WINNERS: Nick Chubb and Duke Johnson

For those wondering if game flow would potentially take Nick Chubb out of the plan, the rookie answered with 85 yards on 22 attempts, including a touchdown, with yet another big play — this time, a 17-yard run. His counterpart finally got the nod, and rewarded his new offensive coordinator with nine catches on nine targets for 89 yards and two touchdowns. For an offense in dire need of big plays, DJJ was a breath of fresh air, notching a 23-yard reception and six first downs. Hopefully a sign of more to come.

LOSER: David Njoku

He blocked well and received a decent grade from Pro Football Focus because he didn’t drop any passes, but on a day where Travis Kelce is playing the way he did and the Kansas City defense can be exploited, I expected much, much more from one of Mayfield’s favorite targets year to date.

WINNER: Kareem Hunt

I remember my Uncle, who lives in Eastlake, telling me about this kid out his way who was just unstoppable on the football field. In 2011, that kid rushed for 2,500 yards and 39 touchdowns. A year later, it was 2,500 more yards and 45 touchdowns. Four years at Toledo and that kid totaled 5,500 yards from scrimmage, finding the end zone 45 more times. In what has been just one-and-a-half seasons in the NFL, that kid, just 23 years old, just eclipsed the 2,000 yard mark. Last year, deemed offensive Rookie of the Year, that kid tallied eight touchdowns. On Sunday against the Browns, he notched numbers five, six, and seven, doing so in front of his friends, family, and the players currently at Willoughby South. Hell of a story.

WINNER: Travis Kelce

One of my favorite moments of the year comes when the Kansas City Chiefs are on Sunday Night Football and they players introduce themselves by name and school. Travis Kelce, despite going to the University of Cincinnati, ties himself to Cleveland Heights High School. Much like Hunt, Kelce had a terrific season last year, hauling in a career-high eight touchdowns. On Sunday against the Browns, in front of friends and family, Kelce notched numbers five and six, well on his way to topping his carer year. Not bad for a Tiger.
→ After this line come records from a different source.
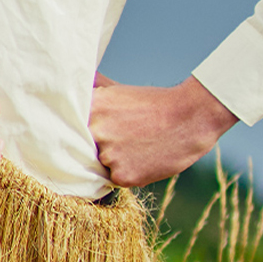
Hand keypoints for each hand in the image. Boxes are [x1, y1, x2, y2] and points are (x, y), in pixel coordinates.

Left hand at [89, 73, 237, 187]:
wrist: (190, 118)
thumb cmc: (155, 104)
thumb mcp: (119, 92)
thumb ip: (94, 93)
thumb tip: (79, 83)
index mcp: (92, 107)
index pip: (72, 126)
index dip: (82, 130)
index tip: (95, 130)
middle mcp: (95, 130)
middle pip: (85, 147)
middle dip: (100, 144)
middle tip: (125, 137)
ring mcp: (108, 154)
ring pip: (101, 164)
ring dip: (115, 159)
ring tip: (138, 145)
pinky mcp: (122, 175)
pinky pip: (116, 178)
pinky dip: (129, 171)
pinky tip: (144, 157)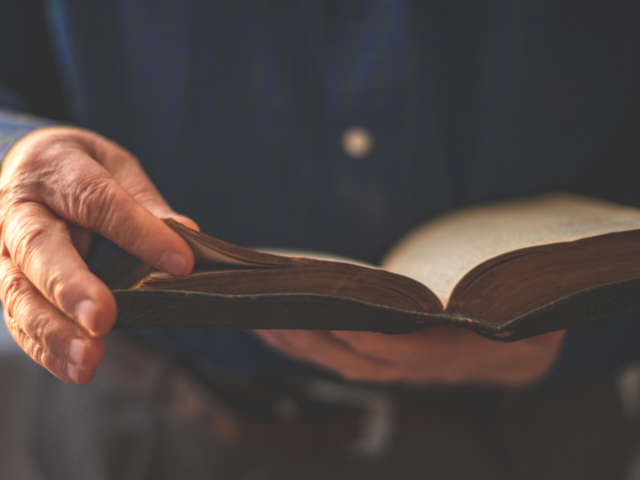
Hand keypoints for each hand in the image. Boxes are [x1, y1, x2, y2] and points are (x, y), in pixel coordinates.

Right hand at [0, 126, 195, 383]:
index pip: (97, 200)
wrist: (27, 165)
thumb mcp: (115, 167)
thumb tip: (187, 234)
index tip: (180, 262)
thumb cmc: (78, 167)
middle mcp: (19, 210)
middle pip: (39, 248)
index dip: (139, 232)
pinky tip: (75, 368)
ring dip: (53, 330)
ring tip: (89, 357)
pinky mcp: (5, 279)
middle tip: (103, 318)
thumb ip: (145, 203)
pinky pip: (17, 316)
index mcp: (55, 169)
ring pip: (17, 291)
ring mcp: (4, 248)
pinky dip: (45, 347)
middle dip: (71, 287)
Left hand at [255, 328, 564, 386]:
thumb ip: (527, 316)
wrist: (512, 356)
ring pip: (338, 362)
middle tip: (278, 313)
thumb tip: (529, 310)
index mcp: (456, 357)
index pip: (410, 356)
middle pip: (358, 362)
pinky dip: (302, 344)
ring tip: (261, 315)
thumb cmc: (521, 328)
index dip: (377, 344)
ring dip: (298, 343)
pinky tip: (273, 327)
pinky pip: (334, 355)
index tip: (344, 324)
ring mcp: (395, 366)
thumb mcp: (538, 323)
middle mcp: (417, 368)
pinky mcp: (379, 357)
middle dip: (316, 341)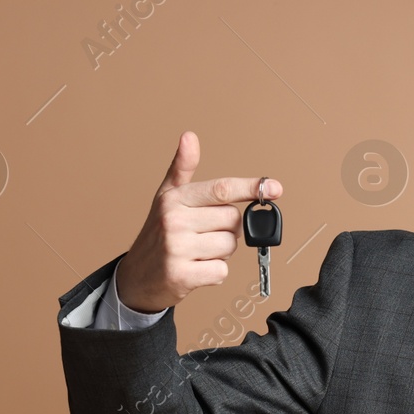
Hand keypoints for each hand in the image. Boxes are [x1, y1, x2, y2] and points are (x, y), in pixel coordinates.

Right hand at [115, 130, 280, 313]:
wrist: (137, 276)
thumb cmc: (158, 233)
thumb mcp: (167, 197)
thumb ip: (183, 168)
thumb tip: (189, 136)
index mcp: (174, 199)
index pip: (221, 189)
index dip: (251, 188)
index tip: (275, 188)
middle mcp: (174, 220)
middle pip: (233, 220)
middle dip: (227, 229)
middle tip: (204, 234)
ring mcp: (177, 248)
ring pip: (230, 246)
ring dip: (221, 252)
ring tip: (198, 252)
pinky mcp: (182, 275)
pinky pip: (222, 271)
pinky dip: (215, 272)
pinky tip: (196, 268)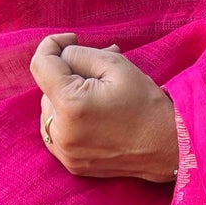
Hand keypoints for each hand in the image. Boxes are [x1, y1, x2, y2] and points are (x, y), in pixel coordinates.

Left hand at [30, 34, 178, 182]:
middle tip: (97, 73)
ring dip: (65, 97)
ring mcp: (66, 152)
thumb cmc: (144, 102)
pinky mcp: (71, 164)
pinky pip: (55, 133)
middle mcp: (62, 133)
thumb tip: (60, 54)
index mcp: (71, 105)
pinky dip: (66, 119)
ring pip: (49, 111)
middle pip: (46, 89)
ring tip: (97, 94)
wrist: (165, 145)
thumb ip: (79, 53)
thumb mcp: (114, 64)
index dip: (52, 45)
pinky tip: (89, 116)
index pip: (40, 64)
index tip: (71, 40)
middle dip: (66, 75)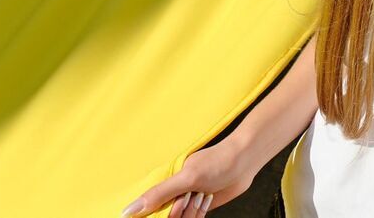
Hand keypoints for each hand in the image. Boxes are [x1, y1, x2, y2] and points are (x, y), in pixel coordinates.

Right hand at [121, 141, 256, 216]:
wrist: (244, 161)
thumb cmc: (217, 161)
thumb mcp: (186, 178)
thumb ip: (159, 194)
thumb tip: (128, 211)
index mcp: (163, 183)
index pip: (148, 208)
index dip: (155, 212)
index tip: (175, 202)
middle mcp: (171, 193)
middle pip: (165, 216)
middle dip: (179, 212)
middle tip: (191, 196)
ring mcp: (185, 201)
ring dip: (192, 213)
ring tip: (202, 195)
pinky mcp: (198, 208)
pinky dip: (199, 214)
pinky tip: (207, 199)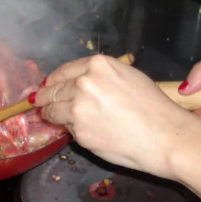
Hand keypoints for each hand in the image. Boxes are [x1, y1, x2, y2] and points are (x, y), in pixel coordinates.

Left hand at [33, 55, 198, 178]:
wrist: (164, 136)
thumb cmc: (153, 107)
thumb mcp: (127, 77)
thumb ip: (100, 78)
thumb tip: (77, 84)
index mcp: (97, 65)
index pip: (64, 71)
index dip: (53, 80)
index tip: (46, 85)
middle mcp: (84, 82)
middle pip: (53, 90)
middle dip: (43, 97)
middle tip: (36, 102)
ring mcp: (78, 107)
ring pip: (53, 110)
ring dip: (51, 114)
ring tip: (50, 117)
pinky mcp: (79, 131)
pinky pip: (68, 129)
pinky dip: (70, 130)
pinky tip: (83, 131)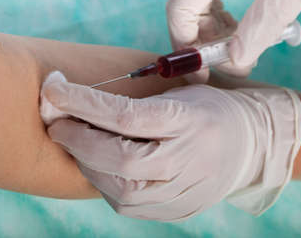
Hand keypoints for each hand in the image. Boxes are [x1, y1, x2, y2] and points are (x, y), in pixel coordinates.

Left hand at [40, 71, 300, 221]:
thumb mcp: (177, 92)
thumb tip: (71, 102)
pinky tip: (95, 162)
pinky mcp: (173, 212)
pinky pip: (124, 203)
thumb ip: (131, 102)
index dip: (83, 102)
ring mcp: (182, 194)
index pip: (125, 116)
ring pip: (116, 188)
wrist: (246, 146)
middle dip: (76, 138)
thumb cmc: (205, 110)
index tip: (53, 88)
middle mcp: (188, 162)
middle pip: (117, 159)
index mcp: (190, 121)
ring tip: (73, 140)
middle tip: (55, 121)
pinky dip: (102, 181)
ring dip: (85, 162)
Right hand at [167, 0, 300, 82]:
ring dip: (214, 29)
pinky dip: (222, 13)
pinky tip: (240, 24)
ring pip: (199, 0)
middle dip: (203, 41)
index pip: (180, 11)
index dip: (185, 47)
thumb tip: (236, 59)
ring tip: (241, 48)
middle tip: (232, 64)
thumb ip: (265, 21)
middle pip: (187, 7)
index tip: (203, 73)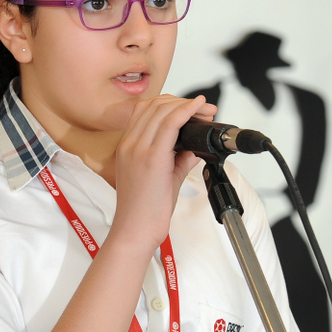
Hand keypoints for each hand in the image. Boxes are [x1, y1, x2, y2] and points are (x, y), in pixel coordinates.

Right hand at [109, 94, 216, 249]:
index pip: (145, 110)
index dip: (170, 102)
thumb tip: (196, 146)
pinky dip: (186, 112)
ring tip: (205, 110)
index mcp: (127, 146)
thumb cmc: (145, 210)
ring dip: (187, 105)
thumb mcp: (163, 176)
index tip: (191, 108)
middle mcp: (129, 144)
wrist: (135, 231)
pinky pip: (170, 124)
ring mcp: (137, 149)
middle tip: (203, 108)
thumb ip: (179, 157)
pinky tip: (198, 110)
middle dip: (182, 101)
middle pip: (154, 105)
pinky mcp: (151, 158)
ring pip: (162, 110)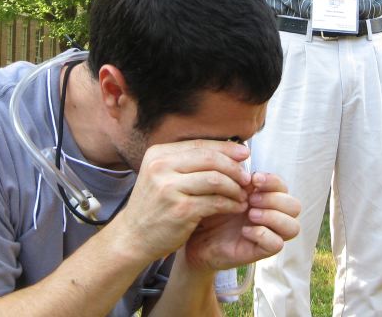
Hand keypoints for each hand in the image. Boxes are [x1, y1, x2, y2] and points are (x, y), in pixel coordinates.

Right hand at [110, 140, 252, 263]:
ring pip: (216, 179)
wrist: (133, 236)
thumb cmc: (154, 205)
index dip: (226, 147)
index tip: (245, 153)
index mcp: (158, 154)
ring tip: (242, 194)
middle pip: (210, 159)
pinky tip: (236, 207)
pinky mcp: (180, 210)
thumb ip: (187, 162)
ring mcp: (169, 188)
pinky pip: (215, 202)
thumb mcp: (162, 175)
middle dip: (234, 167)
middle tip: (247, 177)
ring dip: (235, 187)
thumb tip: (227, 149)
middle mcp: (161, 167)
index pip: (200, 144)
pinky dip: (230, 204)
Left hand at [183, 172, 300, 271]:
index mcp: (265, 196)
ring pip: (293, 226)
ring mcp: (268, 233)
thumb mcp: (222, 187)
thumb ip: (235, 173)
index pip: (283, 186)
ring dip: (273, 216)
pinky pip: (277, 244)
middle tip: (251, 199)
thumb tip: (245, 153)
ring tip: (250, 214)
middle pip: (294, 206)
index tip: (254, 179)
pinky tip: (244, 230)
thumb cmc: (209, 207)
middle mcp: (271, 215)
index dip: (273, 181)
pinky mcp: (260, 251)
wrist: (194, 236)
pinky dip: (263, 234)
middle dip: (274, 199)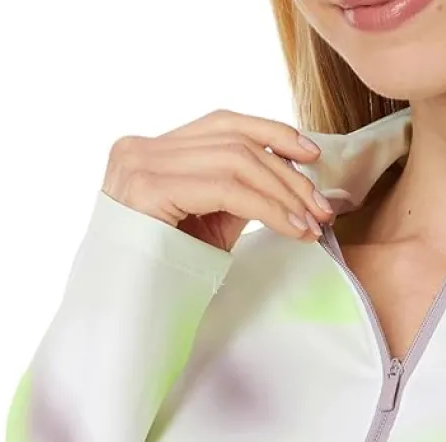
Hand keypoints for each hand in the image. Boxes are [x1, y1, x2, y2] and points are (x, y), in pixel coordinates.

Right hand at [101, 109, 333, 251]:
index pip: (222, 124)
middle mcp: (140, 148)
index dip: (272, 132)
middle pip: (234, 141)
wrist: (124, 312)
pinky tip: (291, 227)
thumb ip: (235, 195)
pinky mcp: (149, 190)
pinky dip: (268, 208)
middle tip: (321, 207)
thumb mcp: (205, 225)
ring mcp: (140, 165)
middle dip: (287, 174)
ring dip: (283, 193)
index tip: (312, 154)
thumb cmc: (164, 274)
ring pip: (235, 161)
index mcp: (150, 150)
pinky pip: (226, 189)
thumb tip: (285, 179)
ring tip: (310, 222)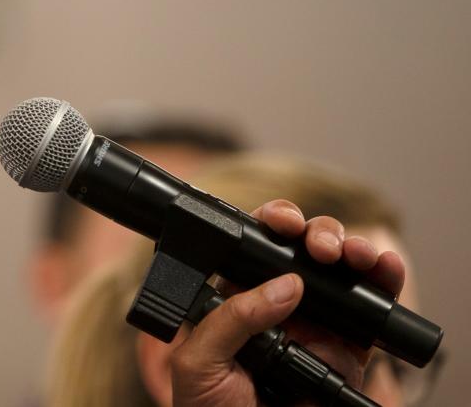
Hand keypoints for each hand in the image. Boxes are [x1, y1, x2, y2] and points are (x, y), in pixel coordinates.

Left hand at [169, 200, 405, 406]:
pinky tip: (383, 273)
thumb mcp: (199, 360)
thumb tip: (287, 285)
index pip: (256, 246)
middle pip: (304, 251)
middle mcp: (277, 304)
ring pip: (340, 274)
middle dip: (319, 235)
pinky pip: (368, 318)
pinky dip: (382, 289)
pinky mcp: (345, 356)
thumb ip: (234, 318)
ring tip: (358, 256)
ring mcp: (313, 327)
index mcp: (236, 295)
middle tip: (322, 247)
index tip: (284, 222)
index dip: (274, 223)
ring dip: (355, 253)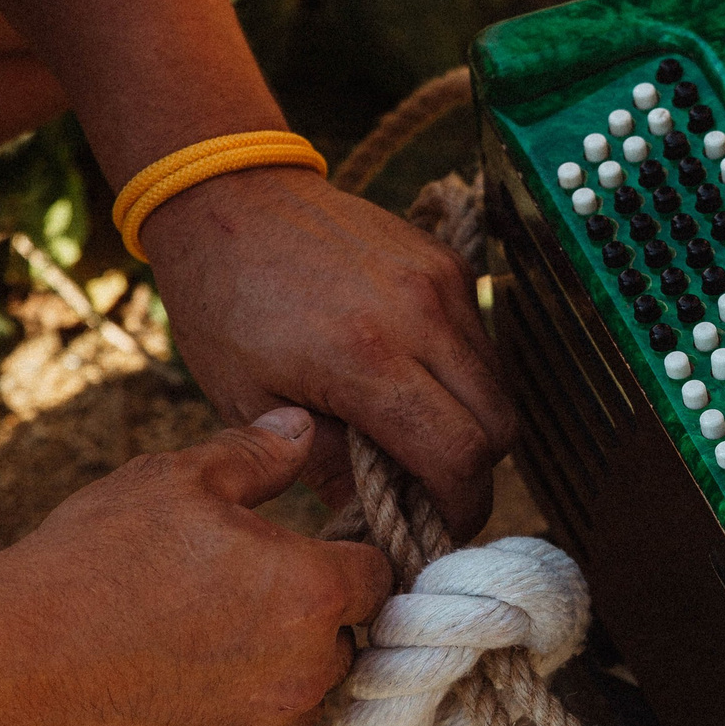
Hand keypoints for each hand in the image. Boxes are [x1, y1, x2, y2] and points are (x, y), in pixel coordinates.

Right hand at [0, 408, 391, 725]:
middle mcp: (313, 666)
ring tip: (212, 633)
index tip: (309, 547)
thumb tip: (305, 427)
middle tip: (246, 590)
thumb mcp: (175, 479)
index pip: (378, 570)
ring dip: (285, 663)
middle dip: (315, 610)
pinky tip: (195, 679)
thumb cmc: (92, 559)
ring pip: (314, 687)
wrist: (4, 663)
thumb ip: (257, 454)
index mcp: (314, 589)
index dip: (344, 552)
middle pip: (351, 633)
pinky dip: (250, 711)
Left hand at [140, 166, 516, 536]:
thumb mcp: (250, 400)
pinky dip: (462, 375)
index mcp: (364, 358)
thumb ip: (323, 466)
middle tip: (432, 492)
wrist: (229, 195)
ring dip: (471, 423)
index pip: (459, 455)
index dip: (460, 507)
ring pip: (499, 385)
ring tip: (418, 435)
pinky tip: (413, 380)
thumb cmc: (225, 301)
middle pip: (499, 427)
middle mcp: (420, 316)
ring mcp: (443, 283)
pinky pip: (482, 340)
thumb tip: (377, 523)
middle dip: (474, 473)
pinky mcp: (450, 262)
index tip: (439, 530)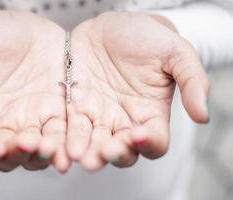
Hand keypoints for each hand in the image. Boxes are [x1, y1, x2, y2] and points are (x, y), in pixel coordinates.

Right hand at [0, 11, 70, 172]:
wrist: (27, 26)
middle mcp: (5, 123)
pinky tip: (71, 146)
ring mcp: (32, 121)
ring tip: (50, 145)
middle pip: (8, 158)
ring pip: (35, 154)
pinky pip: (62, 137)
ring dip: (43, 156)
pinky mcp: (57, 113)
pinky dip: (66, 146)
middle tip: (28, 142)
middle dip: (18, 155)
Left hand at [68, 12, 209, 170]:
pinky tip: (59, 142)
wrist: (108, 26)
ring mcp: (98, 117)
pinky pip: (69, 128)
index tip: (137, 134)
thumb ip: (191, 80)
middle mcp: (124, 122)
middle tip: (104, 152)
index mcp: (151, 114)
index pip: (154, 141)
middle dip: (112, 154)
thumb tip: (203, 114)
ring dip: (86, 152)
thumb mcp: (174, 51)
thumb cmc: (145, 36)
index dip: (147, 143)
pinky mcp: (75, 109)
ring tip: (78, 153)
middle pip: (121, 151)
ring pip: (93, 144)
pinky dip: (64, 138)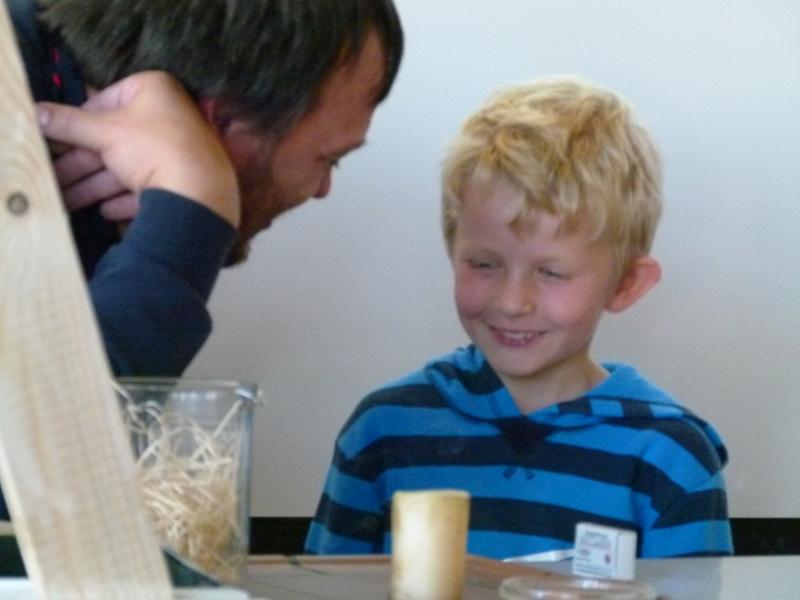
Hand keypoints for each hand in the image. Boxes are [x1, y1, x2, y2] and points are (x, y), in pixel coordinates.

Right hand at [36, 71, 239, 226]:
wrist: (199, 194)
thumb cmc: (151, 148)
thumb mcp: (103, 132)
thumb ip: (68, 123)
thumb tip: (36, 112)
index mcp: (154, 90)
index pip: (105, 101)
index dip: (78, 123)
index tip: (57, 141)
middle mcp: (171, 116)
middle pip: (115, 140)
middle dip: (82, 164)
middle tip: (53, 178)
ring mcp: (181, 151)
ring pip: (129, 167)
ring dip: (96, 187)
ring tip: (67, 202)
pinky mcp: (185, 182)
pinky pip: (149, 189)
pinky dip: (125, 200)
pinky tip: (106, 213)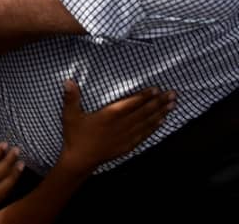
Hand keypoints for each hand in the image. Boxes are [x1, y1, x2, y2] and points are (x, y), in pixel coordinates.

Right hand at [58, 80, 174, 174]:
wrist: (80, 160)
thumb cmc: (75, 136)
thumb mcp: (69, 115)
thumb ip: (71, 97)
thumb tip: (69, 81)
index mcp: (109, 116)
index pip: (131, 104)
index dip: (144, 96)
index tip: (157, 89)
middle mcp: (121, 125)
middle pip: (144, 112)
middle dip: (160, 102)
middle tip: (173, 94)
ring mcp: (127, 136)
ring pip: (148, 122)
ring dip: (161, 113)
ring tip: (173, 104)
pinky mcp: (128, 145)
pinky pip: (145, 134)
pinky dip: (155, 126)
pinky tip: (162, 121)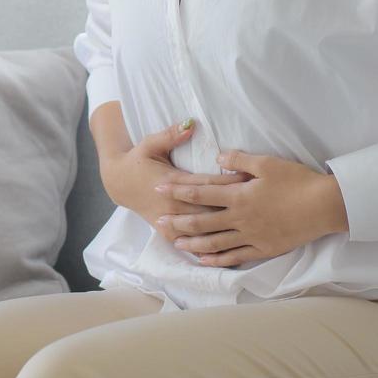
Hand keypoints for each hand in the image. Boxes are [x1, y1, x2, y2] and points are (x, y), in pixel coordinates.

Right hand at [99, 120, 244, 244]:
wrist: (119, 182)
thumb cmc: (138, 160)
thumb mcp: (150, 143)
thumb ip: (170, 135)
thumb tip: (190, 124)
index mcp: (172, 181)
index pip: (206, 184)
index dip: (229, 183)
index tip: (250, 180)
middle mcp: (173, 205)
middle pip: (208, 209)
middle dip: (233, 208)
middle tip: (258, 206)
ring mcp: (169, 220)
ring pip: (201, 230)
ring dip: (224, 231)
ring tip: (249, 232)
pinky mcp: (166, 231)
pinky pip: (189, 243)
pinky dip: (206, 248)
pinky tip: (225, 253)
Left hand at [153, 150, 343, 266]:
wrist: (324, 206)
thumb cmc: (297, 181)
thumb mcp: (266, 163)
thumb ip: (238, 159)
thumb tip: (216, 158)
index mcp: (239, 195)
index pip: (201, 192)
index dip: (178, 190)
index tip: (159, 188)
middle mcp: (240, 218)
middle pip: (202, 220)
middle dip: (178, 220)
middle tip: (158, 221)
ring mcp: (251, 236)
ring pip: (215, 242)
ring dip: (193, 244)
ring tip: (176, 244)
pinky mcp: (264, 248)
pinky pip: (236, 256)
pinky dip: (219, 260)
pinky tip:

LOSERS: Every Front Office Member to Pass up on Travis Kelce and Kareem Hunt

James Harrison, I can understand. He was bounced around the league (and NFL Europe) before landing in Pittsburgh. Antonio Gates didn’t play a down of college football, and plenty of teams passed up on the chance to break the mold. Julian Edelmen went to Kent, but is from California so there’s some leeway. But that’s really where it ends. Ben Roethlisberger is from Lima and went to Miami of Ohio. Hunt is from Willoughby and went to Toledo. Kelce, along with his Pro Bowl brother, Jason, went to Cleveland Heights and went to Cincinnati. If those programs aren’t big enough, Michael Thomas went to Ohio State. Marshon Lattimore went there as well, and is from Medina.

This isn’t to say that every player who plays high school football in or around Cleveland is destined for greatness. It is to say if one is great, you should have a built-in advantage of knowing this before everyone else.